__Given instruction__. Copy the records below word for word, line by line.

__Records to use__.

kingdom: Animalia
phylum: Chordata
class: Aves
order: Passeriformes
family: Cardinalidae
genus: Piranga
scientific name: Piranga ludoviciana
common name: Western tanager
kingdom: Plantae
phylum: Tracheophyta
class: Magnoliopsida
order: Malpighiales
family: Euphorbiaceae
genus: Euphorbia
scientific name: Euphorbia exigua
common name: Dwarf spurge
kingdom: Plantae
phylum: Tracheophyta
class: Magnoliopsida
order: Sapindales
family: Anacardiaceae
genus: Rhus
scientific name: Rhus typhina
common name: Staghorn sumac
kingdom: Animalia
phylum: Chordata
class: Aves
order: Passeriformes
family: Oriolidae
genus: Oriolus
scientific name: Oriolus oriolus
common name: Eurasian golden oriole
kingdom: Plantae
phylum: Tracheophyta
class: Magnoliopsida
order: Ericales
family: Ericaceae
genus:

__Exercise answer__.
kingdom: Animalia
phylum: Chordata
class: Aves
order: Passeriformes
family: Cardinalidae
genus: Piranga
scientific name: Piranga ludoviciana
common name: Western tanager
kingdom: Plantae
phylum: Tracheophyta
class: Magnoliopsida
order: Malpighiales
family: Euphorbiaceae
genus: Euphorbia
scientific name: Euphorbia exigua
common name: Dwarf spurge
kingdom: Plantae
phylum: Tracheophyta
class: Magnoliopsida
order: Sapindales
family: Anacardiaceae
genus: Rhus
scientific name: Rhus typhina
common name: Staghorn sumac
kingdom: Animalia
phylum: Chordata
class: Aves
order: Passeriformes
family: Oriolidae
genus: Oriolus
scientific name: Oriolus oriolus
common name: Eurasian golden oriole
kingdom: Plantae
phylum: Tracheophyta
class: Magnoliopsida
order: Ericales
family: Ericaceae
genus:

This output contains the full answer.